## Required work
Transcribe the records below exactly, from their first line through the line containing "- ✅ Scan automatique". Omit every line after it.

## Extracted material
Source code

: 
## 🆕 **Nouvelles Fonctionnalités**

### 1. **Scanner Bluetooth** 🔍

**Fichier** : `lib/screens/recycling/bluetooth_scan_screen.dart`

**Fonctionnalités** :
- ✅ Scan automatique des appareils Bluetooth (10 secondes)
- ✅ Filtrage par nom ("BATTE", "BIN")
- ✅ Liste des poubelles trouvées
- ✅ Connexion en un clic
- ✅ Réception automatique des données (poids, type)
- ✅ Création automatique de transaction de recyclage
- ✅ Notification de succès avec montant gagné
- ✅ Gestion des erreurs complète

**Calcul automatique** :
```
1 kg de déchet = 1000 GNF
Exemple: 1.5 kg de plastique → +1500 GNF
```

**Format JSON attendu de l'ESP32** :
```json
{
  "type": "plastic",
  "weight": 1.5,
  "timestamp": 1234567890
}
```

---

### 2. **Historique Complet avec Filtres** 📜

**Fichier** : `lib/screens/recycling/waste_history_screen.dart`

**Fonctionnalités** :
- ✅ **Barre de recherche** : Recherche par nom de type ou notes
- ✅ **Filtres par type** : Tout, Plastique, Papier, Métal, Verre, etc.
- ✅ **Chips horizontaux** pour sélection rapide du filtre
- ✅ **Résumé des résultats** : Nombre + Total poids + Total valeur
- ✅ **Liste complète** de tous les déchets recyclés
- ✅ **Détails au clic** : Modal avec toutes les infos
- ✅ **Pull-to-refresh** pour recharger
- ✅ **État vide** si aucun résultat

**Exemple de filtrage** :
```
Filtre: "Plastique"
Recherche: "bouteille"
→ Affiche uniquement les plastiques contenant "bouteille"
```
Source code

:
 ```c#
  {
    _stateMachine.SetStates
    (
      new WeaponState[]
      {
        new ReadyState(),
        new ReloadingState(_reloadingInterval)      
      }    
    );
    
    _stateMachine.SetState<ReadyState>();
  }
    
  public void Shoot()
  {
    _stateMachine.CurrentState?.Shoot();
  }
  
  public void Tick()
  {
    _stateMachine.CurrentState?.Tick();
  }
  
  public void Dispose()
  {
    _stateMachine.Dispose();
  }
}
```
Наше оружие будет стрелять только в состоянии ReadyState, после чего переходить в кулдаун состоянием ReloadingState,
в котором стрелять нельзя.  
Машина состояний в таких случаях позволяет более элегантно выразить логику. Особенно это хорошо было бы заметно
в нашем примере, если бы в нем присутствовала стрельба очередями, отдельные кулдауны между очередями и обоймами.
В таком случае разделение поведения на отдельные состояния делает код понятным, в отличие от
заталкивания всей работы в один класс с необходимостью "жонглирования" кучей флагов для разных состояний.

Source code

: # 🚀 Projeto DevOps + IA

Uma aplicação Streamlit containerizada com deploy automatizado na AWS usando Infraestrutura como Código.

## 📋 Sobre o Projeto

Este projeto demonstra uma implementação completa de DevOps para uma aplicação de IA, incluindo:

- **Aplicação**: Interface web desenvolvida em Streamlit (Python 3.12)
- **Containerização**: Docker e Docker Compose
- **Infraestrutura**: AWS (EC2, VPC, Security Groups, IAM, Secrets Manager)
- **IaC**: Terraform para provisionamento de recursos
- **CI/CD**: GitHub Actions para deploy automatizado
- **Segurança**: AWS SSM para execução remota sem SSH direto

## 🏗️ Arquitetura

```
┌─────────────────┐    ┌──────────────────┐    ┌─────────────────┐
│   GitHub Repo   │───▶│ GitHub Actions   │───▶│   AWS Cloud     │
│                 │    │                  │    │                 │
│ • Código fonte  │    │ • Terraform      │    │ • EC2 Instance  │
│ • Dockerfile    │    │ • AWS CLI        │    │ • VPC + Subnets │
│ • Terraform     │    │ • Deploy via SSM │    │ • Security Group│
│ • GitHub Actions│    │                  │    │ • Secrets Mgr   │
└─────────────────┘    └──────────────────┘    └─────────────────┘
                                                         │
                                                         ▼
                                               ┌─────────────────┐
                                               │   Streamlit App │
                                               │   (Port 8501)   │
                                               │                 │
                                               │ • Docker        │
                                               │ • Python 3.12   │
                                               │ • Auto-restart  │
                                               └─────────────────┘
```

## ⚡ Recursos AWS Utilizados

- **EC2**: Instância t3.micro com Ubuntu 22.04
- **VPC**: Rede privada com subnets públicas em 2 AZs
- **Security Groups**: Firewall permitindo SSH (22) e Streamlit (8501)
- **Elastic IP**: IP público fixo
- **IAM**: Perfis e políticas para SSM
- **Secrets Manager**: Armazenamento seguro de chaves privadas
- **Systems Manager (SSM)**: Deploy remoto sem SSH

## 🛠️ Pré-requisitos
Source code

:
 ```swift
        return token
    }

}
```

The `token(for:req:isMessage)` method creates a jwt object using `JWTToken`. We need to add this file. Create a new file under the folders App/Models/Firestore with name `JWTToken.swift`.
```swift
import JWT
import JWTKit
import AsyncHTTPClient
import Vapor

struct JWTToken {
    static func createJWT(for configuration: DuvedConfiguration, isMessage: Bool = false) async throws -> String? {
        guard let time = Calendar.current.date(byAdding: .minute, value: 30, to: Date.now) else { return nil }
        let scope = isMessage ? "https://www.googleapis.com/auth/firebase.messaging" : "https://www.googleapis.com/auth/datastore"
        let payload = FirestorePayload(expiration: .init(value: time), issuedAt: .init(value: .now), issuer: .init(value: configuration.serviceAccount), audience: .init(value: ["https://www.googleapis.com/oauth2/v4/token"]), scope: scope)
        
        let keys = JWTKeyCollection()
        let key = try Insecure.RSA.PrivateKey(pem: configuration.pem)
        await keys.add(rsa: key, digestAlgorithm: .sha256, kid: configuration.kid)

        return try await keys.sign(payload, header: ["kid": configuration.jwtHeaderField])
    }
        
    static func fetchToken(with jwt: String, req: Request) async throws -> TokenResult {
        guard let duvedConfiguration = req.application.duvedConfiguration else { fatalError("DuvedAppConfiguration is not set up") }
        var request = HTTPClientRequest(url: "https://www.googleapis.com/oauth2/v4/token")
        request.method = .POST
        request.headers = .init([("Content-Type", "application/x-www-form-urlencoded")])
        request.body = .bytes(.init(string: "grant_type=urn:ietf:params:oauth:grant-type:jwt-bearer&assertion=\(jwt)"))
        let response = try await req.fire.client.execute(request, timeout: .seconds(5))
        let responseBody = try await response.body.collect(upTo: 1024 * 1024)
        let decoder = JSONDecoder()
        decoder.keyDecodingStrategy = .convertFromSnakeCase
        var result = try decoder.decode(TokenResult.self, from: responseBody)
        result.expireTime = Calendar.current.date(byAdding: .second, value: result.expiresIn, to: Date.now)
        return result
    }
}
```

## Finished task
Source code

: 
## 🆕 **Nouvelles Fonctionnalités**

### 1. **Scanner Bluetooth** 🔍

**Fichier** : `lib/screens/recycling/bluetooth_scan_screen.dart`

**Fonctionnalités** :
- ✅ Scan automatique des appareils Bluetooth (10 secondes)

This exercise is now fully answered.